BEGIN

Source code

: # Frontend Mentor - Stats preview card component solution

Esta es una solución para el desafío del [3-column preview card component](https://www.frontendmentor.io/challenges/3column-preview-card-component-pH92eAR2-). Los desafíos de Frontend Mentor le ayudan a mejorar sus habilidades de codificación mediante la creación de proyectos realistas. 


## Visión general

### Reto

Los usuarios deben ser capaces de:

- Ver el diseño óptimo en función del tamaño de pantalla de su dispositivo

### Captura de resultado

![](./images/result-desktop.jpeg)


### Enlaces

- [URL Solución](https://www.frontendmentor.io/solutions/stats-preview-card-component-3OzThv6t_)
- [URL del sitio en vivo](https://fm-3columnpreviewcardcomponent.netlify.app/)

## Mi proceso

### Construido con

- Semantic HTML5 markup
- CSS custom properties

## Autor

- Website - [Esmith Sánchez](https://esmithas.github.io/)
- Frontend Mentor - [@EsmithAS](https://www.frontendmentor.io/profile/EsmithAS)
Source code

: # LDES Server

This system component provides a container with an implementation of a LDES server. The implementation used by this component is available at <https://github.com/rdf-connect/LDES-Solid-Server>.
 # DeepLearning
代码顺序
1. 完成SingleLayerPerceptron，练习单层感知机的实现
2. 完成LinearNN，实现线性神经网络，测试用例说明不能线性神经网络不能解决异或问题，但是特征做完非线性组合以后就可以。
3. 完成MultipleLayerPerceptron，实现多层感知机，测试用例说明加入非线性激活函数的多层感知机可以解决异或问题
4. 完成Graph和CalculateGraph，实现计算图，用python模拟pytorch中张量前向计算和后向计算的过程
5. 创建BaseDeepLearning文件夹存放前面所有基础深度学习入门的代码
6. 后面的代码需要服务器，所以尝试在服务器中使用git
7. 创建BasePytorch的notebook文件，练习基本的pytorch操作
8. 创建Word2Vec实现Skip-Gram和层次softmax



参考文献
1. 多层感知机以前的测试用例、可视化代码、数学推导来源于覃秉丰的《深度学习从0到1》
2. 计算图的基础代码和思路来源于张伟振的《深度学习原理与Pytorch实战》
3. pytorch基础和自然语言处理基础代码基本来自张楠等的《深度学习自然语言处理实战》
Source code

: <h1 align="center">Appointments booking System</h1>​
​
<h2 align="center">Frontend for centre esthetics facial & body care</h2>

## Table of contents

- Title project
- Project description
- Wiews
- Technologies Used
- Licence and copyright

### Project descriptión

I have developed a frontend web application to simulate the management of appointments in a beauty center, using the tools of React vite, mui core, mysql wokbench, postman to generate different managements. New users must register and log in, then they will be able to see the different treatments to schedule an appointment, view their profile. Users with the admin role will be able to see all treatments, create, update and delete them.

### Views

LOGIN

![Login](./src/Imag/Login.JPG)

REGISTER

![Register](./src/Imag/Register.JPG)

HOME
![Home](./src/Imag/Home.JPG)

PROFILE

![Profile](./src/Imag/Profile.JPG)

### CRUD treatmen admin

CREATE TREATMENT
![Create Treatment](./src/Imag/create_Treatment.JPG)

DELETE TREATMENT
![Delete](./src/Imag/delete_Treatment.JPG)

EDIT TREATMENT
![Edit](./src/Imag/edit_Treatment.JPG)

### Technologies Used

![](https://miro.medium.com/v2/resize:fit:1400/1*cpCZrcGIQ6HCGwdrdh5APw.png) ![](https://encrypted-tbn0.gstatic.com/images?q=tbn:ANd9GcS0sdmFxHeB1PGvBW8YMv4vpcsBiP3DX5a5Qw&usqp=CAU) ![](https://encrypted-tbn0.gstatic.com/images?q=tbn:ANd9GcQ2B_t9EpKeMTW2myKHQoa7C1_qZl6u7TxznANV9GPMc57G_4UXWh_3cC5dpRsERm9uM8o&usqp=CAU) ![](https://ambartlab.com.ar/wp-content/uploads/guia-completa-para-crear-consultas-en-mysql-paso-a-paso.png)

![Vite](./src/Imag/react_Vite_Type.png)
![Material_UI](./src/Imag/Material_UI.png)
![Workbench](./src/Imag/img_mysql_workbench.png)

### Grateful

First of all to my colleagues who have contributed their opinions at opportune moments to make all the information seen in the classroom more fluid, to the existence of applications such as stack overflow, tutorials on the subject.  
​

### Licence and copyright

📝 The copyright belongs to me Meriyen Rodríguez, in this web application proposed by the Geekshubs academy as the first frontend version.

END

» **Aim of the exercise**: Render all of the material above as a numbered list with one line per item, leaving out the blank lines.

» **Output for this exercise**:
1. Source code
2. : # Frontend Mentor - Stats preview card component solution
3. Esta es una solución para el desafío del [3-column preview card component](https://www.frontendmentor.io/challenges/3column-preview-card-component-pH92eAR2-). Los desafíos de Frontend Mentor le ayudan a mejorar sus habilidades de codificación mediante la creación de proyectos realistas. 
4. ## Visión general
5. ### Reto
6. Los usuarios deben ser capaces de:
7. - Ver el diseño óptimo en función del tamaño de pantalla de su dispositivo
8. ### Captura de resultado
9. ![](./images/result-desktop.jpeg)
10. ### Enlaces
11. - [URL Solución](https://www.frontendmentor.io/solutions/stats-preview-card-component-3OzThv6t_)
12. - [URL del sitio en vivo](https://fm-3columnpreviewcardcomponent.netlify.app/)
13. ## Mi proceso
14. ### Construido con
15. - Semantic HTML5 markup
16. - CSS custom properties
17. ## Autor
18. - Website - [Esmith Sánchez](https://esmithas.github.io/)
19. - Frontend Mentor - [@EsmithAS](https://www.frontendmentor.io/profile/EsmithAS)
20. Source code
21. : # LDES Server
22. This system component provides a container with an implementation of a LDES server. The implementation used by this component is available at <https://github.com/rdf-connect/LDES-Solid-Server>.
23.  # DeepLearning
24. 代码顺序
25. 1. 完成SingleLayerPerceptron，练习单层感知机的实现
26. 2. 完成LinearNN，实现线性神经网络，测试用例说明不能线性神经网络不能解决异或问题，但是特征做完非线性组合以后就可以。
27. 3. 完成MultipleLayerPerceptron，实现多层感知机，测试用例说明加入非线性激活函数的多层感知机可以解决异或问题
28. 4. 完成Graph和CalculateGraph，实现计算图，用python模拟pytorch中张量前向计算和后向计算的过程
29. 5. 创建BaseDeepLearning文件夹存放前面所有基础深度学习入门的代码
30. 6. 后面的代码需要服务器，所以尝试在服务器中使用git
31. 7. 创建BasePytorch的notebook文件，练习基本的pytorch操作
32. 8. 创建Word2Vec实现Skip-Gram和层次softmax
33. 参考文献
34. 1. 多层感知机以前的测试用例、可视化代码、数学推导来源于覃秉丰的《深度学习从0到1》
35. 2. 计算图的基础代码和思路来源于张伟振的《深度学习原理与Pytorch实战》
36. 3. pytorch基础和自然语言处理基础代码基本来自张楠等的《深度学习自然语言处理实战》
37. Source code
38. : <h1 align="center">Appointments booking System</h1>​
39. ​
40. <h2 align="center">Frontend for centre esthetics facial & body care</h2>
41. ## Table of contents
42. - Title project
43. - Project description
44. - Wiews
45. - Technologies Used
46. - Licence and copyright
47. ### Project descriptión
48. I have developed a frontend web application to simulate the management of appointments in a beauty center, using the tools of React vite, mui core, mysql wokbench, postman to generate different managements. New users must register and log in, then they will be able to see the different treatments to schedule an appointment, view their profile. Users with the admin role will be able to see all treatments, create, update and delete them.
49. ### Views
50. LOGIN
51. ![Login](./src/Imag/Login.JPG)
52. REGISTER
53. ![Register](./src/Imag/Register.JPG)
54. HOME
55. ![Home](./src/Imag/Home.JPG)
56. PROFILE
57. ![Profile](./src/Imag/Profile.JPG)
58. ### CRUD treatmen admin
59. CREATE TREATMENT
60. ![Create Treatment](./src/Imag/create_Treatment.JPG)
61. DELETE TREATMENT
62. ![Delete](./src/Imag/delete_Treatment.JPG)
63. EDIT TREATMENT
64. ![Edit](./src/Imag/edit_Treatment.JPG)
65. ### Technologies Used
66. ![](https://miro.medium.com/v2/resize:fit:1400/1*cpCZrcGIQ6HCGwdrdh5APw.png) ![](https://encrypted-tbn0.gstatic.com/images?q=tbn:ANd9GcS0sdmFxHeB1PGvBW8YMv4vpcsBiP3DX5a5Qw&usqp=CAU) ![](https://encrypted-tbn0.gstatic.com/images?q=tbn:ANd9GcQ2B_t9EpKeMTW2myKHQoa7C1_qZl6u7TxznANV9GPMc57G_4UXWh_3cC5dpRsERm9uM8o&usqp=CAU) ![](https://ambartlab.com.ar/wp-content/uploads/guia-completa-para-crear-consultas-en-mysql-paso-a-paso.png)
67. ![Vite](./src/Imag/react_Vite_Type.png)
68. ![Material_UI](./src/Imag/Material_UI.png)
69. ![Workbench](./src/Imag/img_mysql_workbench.png)
70. ### Grateful
71. First of all to my colleagues who have contributed their opinions at opportune moments to make all the information seen in the classroom more fluid, to the existence of applications such as stack overflow, tutorials on the subject.  
72. ​
73. ### Licence and copyright
74. 📝 The copyright belongs to me Meriyen Rodríguez, in this web application proposed by the Geekshubs academy as the first frontend version.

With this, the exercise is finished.